I will already admit that if you compare my review of Andorra to that of my review for Caribou's The Milk Of Human Kindness, I'm going to come across as both hypocritical and a bit wishy-washy. In my defense, I will say that my opinions of the latter album changed quite a bit over time (especially after I wrote the review) and I found myself really loving the release and even going so far as to include it in the top 10 of my favorite albums of 2005. The slight incoherence of the release threw me off at first, but seemed to make a lot of sense after awhile, making for a varied listen that still gets a lot of play.

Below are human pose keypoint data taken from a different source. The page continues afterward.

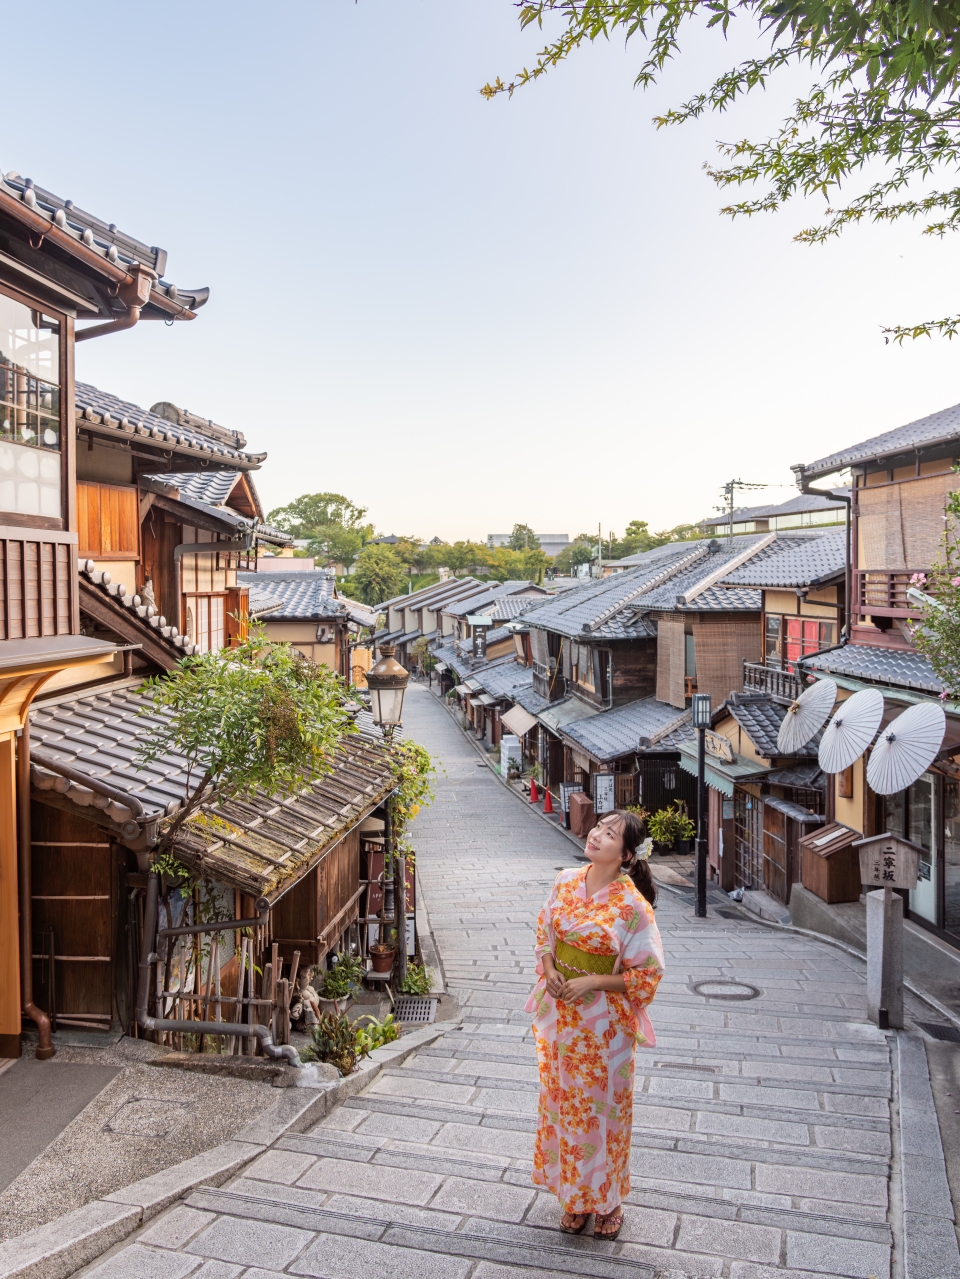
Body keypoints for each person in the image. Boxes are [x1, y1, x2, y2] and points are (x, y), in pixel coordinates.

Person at [527, 810, 664, 1241]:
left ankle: (608, 1200)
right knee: (564, 1105)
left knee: (604, 1112)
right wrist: (549, 967)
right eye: (599, 827)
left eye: (610, 834)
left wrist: (594, 980)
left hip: (606, 1027)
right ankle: (574, 1197)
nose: (597, 834)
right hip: (562, 1019)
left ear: (624, 855)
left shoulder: (633, 908)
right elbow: (544, 929)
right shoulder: (566, 880)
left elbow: (647, 974)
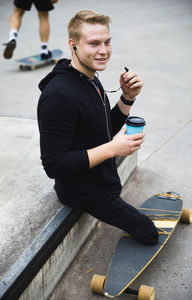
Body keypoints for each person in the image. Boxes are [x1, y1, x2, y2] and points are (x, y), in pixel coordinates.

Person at [37, 10, 159, 245]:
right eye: (94, 43)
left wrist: (127, 98)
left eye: (107, 42)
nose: (103, 51)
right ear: (73, 45)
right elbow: (54, 165)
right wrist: (114, 149)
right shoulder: (59, 96)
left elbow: (102, 128)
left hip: (102, 181)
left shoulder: (88, 77)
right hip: (84, 192)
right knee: (149, 233)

It seems that in the time since that release, Dan Snaith has set aside some of his more eclectic personalities in an attempt to create a much more cohesive and very song-oriented release. Although you can certainly hear his own stylistic touches, the nine-song, forty minute release is more influenced by kaleidoscopic pop music of the 60s, with multi-tracked breathy vocals, dense instrumentation, and some occasional rhythmic flourishes and electronic embellishments that give away its true era. With five songs named after women, and just about every other song touching on it, this might be the closest thing to a full-on batch of love songs that Snaith ever writes.
It starts off on a very strong foot, as "Melody Day" bursts out of the gates with crisp drums, multiple guitar melodies, fuzzy bass, flutes, synth washes, and multi-tracked vocals. With expansive choruses and several nice dynamic shifts, it may very well be one of the best pop songs he's ever written. "Sandy" keeps things moving nicely with another wall-of-sound style pop piece full of more sparkling instrumentation, and despite a few muffled drum bursts it starts to hint at what ails the album as a whole.

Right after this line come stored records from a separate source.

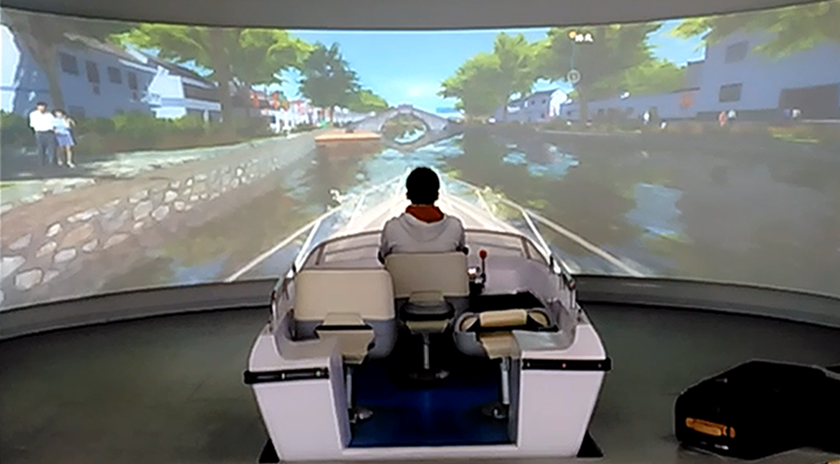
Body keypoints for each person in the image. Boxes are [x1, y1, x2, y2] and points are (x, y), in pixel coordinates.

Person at [378, 167, 466, 262]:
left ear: (407, 195)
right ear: (437, 196)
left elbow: (383, 257)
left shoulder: (392, 228)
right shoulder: (455, 226)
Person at [29, 102, 56, 166]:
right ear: (37, 107)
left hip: (49, 132)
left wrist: (53, 129)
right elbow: (32, 124)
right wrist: (36, 131)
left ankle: (51, 162)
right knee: (40, 147)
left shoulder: (49, 115)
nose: (42, 108)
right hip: (39, 132)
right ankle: (41, 162)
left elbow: (53, 123)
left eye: (43, 106)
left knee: (51, 147)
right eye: (40, 106)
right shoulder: (33, 114)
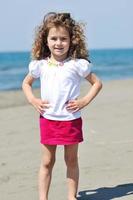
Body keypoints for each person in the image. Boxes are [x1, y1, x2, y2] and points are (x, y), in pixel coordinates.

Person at [22, 12, 102, 200]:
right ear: (46, 40)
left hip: (71, 120)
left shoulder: (77, 65)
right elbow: (26, 84)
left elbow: (97, 83)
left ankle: (71, 197)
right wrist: (33, 100)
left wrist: (83, 101)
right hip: (48, 119)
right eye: (54, 38)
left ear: (71, 40)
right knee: (47, 161)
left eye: (63, 39)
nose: (59, 43)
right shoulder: (40, 65)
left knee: (71, 160)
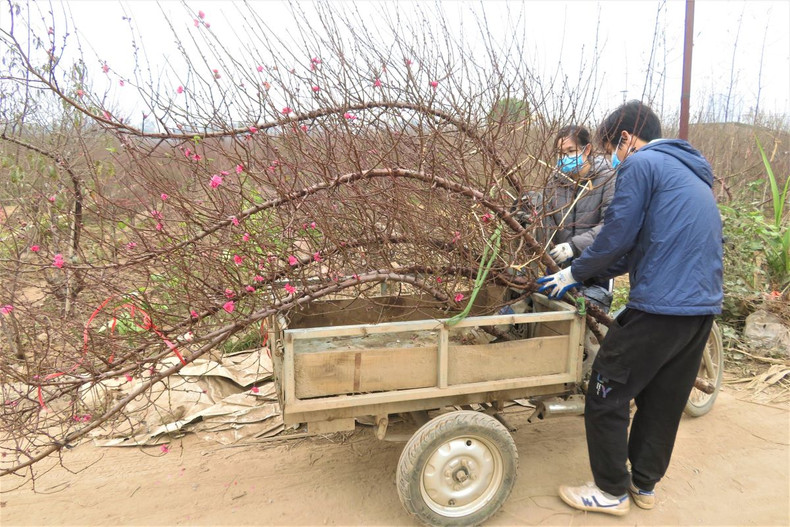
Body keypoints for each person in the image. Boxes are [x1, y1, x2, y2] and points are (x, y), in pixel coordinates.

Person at [536, 100, 723, 516]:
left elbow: (617, 232)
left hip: (661, 306)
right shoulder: (690, 173)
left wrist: (573, 272)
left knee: (606, 389)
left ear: (625, 138)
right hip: (700, 308)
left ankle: (609, 491)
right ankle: (644, 484)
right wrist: (581, 272)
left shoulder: (642, 164)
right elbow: (636, 248)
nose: (614, 158)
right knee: (663, 399)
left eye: (611, 148)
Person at [544, 125, 617, 313]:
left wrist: (574, 246)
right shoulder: (556, 181)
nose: (565, 158)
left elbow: (611, 225)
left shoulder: (608, 179)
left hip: (597, 267)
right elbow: (548, 222)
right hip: (559, 265)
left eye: (571, 151)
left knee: (589, 319)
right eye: (561, 153)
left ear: (588, 149)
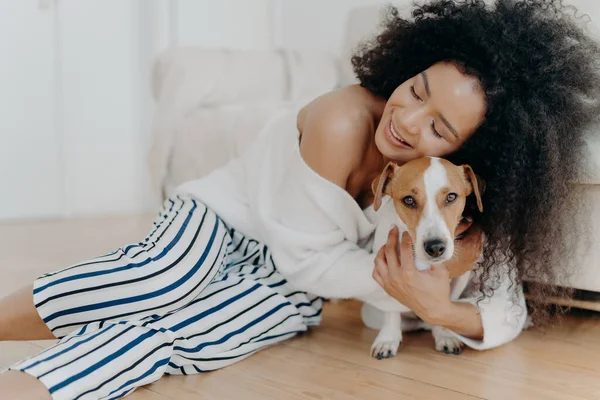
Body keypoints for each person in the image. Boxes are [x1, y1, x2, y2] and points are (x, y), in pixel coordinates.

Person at [2, 0, 599, 399]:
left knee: (192, 336)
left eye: (441, 129)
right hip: (233, 221)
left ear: (475, 154)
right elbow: (306, 258)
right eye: (416, 90)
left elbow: (507, 308)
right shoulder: (343, 120)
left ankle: (36, 384)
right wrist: (407, 282)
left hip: (300, 282)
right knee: (160, 282)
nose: (408, 120)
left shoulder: (458, 198)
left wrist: (440, 309)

Besides the lyrics, that is. Combined with the glossy instrumentation, lines like 'Sometimes in her eyes / I see forever' sometimes come up feeling a bit hippy-dippy, and it's magnified even further as the songs themselves start to creep even further towards the sappy side during the second half of the release. "Desiree" is almost completely punch-less, floating on piles of synth strings, flutes, and multi-tracked vocals, while "Sundialing" builds some nice tension throughout (sounding sort of like "Barnowl" from The Milk Of Human Kindness), but never really has any sort of pay off. The worst offender, though, is "Irene," as it swirls through two minutes of low-key drum machine patters and pitch-warbled synths before adding a few more melodic elements at the end.

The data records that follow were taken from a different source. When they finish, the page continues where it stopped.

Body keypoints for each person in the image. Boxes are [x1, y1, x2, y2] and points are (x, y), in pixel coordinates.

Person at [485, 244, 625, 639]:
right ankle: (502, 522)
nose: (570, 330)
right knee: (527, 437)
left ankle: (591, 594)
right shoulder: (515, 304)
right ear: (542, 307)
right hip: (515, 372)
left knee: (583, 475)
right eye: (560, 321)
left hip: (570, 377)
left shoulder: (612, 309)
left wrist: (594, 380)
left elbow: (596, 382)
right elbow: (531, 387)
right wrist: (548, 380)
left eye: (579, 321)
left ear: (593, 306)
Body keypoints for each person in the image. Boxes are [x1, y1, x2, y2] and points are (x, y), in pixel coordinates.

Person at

At nearly nine minutes, the album closer of "Niobe" is the sort of slightly-excessive and odd track that really works well. Building slowly with layered synth arpeggios, breathy vocals, and spacey synths, it keeps teasing the listener by dropping back to nearly nothing before it piles things on for a trippy finale. Although it still has plenty to love, ultimately Andorra feels a bit too much on the safe side considering the past work of Snaith. It's pleasing, and sometimes outstanding, but it ultimately feels a bit too safe and soft.